Baylor tops Florida, 72-61

After winning on the road in historically tough venues like Allen Fieldhouse and Texas Tech’s United Supermarkets Arena, the top-ranked Baylor Bears weren’t intimidated by an overflow crowd of 11,092 packed into Florida’s O’Connell Center. 
            Two years after getting blown out on this same court, the Bears (17-1) turned up the defensive heat and rode the hot hands of MaCio Teague and Devonte Bandoo to an impressive 72-61 road win over the Florida Gators on Saturday in the Big 12/SEC Challenge.

“This is a difficult place to play. They had students camping out, they had tons of energy, excitement. And it was a great win,” said Baylor coach Scott Drew, whose team won its 16th-consecutive game and matched its best start in program history. “They started out on fire, and our guys with experience weathered the storm and I thought really responded the right way.”
            Teague and Bandoo combined to knock down five 3-pointers and scored 16 points apiece, helping the Bears improve to 6-1 in the Big 12/SEC Challenge and knot this year’s series at 5-5. 
            “Coach Drew always tells us to hold our own in these challenges,” said Teague, who was 5-of-12 from the field and added six rebounds, three assists and a block. “That’s what we try to do each and every time we go out and play.”
            Hitting six of its first nine shots, including 3-of-5 from 3-point range, Florida (12-7) jumped out to a 17-9 lead in the first 6 ½ minutes. 
            But, Baylor fought back and took its first lead of the game, 25-23, on a Bandoo 3-pointer with 7:15 left in the half. The difference in the game was a closing 13-2 run in the last five minutes of the half, which began and ended with Teague 3-pointers and gave the Bears a 40-29 lead at the break. 

            “I didn’t want to go to halftime,” Drew said. “Let’s just keep playing, let’s stay out here, everything’s working. We didn’t want that break. But, that was huge to get that separation at the end of the first half, and that was really the difference in the game.”
            The Gators missed seven of their last eight shots, getting their only bucket on a Kerry Blackshear Jr. layup with 1:13 left. Freddie Gillespie had a three-point play in the decisive run and scored seven of his nine points in the first half. 

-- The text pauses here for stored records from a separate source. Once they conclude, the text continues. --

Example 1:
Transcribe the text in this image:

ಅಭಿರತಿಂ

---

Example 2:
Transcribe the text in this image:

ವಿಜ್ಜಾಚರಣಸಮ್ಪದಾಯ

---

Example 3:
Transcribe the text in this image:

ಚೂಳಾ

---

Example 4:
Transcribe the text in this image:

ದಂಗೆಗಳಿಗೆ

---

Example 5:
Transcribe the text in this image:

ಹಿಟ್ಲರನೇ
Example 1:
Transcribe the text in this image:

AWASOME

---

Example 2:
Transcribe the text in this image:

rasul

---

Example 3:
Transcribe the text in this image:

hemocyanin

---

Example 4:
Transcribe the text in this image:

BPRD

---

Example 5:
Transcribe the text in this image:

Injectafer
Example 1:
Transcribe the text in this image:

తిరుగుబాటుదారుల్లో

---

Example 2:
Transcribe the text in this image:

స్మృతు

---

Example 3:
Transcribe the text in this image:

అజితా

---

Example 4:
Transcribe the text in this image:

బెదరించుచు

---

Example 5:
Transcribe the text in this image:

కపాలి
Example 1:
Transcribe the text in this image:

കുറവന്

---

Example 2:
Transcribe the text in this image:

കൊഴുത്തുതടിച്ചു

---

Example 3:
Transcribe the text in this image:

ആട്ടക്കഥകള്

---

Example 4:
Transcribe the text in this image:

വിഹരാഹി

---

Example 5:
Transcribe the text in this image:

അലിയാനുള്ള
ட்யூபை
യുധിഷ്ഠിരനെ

            “Early on, we couldn’t get any stops, and we didn’t get as many good looks,” Drew said. “Then, as the first half went on, we started to get stops, started to get rebounds, started to get great looks. Devonte was on fire, MaCio had some good looks, Jared (Butler) had some good looks. When we’re sharing the ball, we’re really good.”

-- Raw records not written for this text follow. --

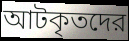
আটকৃতদের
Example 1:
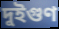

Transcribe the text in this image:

দুইগুণ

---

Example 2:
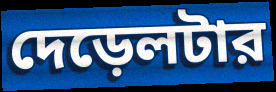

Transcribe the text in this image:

দেড়েলটার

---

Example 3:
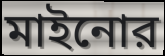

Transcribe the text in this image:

মাইনোর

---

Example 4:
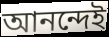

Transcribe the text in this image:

আনন্দেই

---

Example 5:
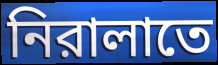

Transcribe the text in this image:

নিরালাতে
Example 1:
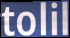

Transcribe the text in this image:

tolil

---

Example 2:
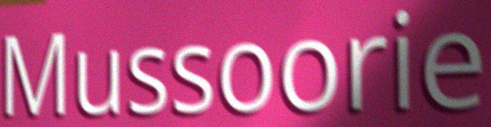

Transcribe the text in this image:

Mussoorie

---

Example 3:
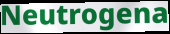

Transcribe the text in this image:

Neutrogena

            Carrying that momentum over to the second half, Baylor stretched the lead to 53-34 on back-to-back 3-pointers by Davion Mitchell and Bandoo. 

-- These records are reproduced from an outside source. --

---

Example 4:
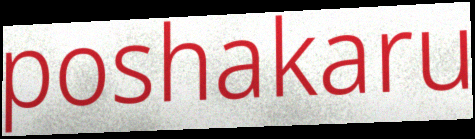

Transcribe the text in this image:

poshakaru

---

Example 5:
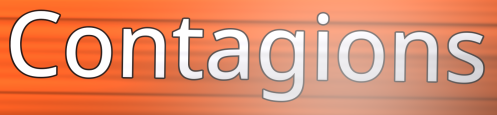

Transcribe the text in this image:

Contagions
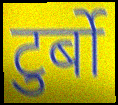
टुर्बो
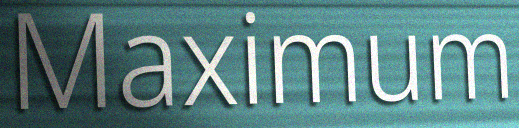
Maximum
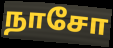
நாசோ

            “Baylor made it look ugly for us at times tonight,” said Florida coach Mike White, whose team had upset then-No. 4 Auburn, 69-47, just seven days earlier. 
            Florida had a chance to get within single digits late, but missed the front end of three-straight one-and-one free throw situations. On the flip side, Baylor clinched it at the line, hitting 15-of-16 overall and 9-of-10 in the closing minutes. 
            Mitchell was 7-of-8 from the line and gave the Bears their fourth double-figure scorer with 12 points and a career high-tying six assists. Butler added 10 points and three assists despite being limited by two first-half fouls, while Freddie Gillespie had nine points, seven rebounds, one block and a steal. 
            “We’ve got a lot of guys that have been through the battles and wars,” Drew said, “and they don’t get rattled as easy as someone that hasn’t.”
            Sophomore forward Keyontae Johnson, who scored a game-high 20 points, called Saturday’s performance “one of our bad defensive games.” Baylor was 9-of-19 from 3-point range and shot 43.6 percent overall (24-of-55). 
            “They were more connected than we were,” Johnson said. “They shot the ball with confidence, knowing their shots were going to go in.”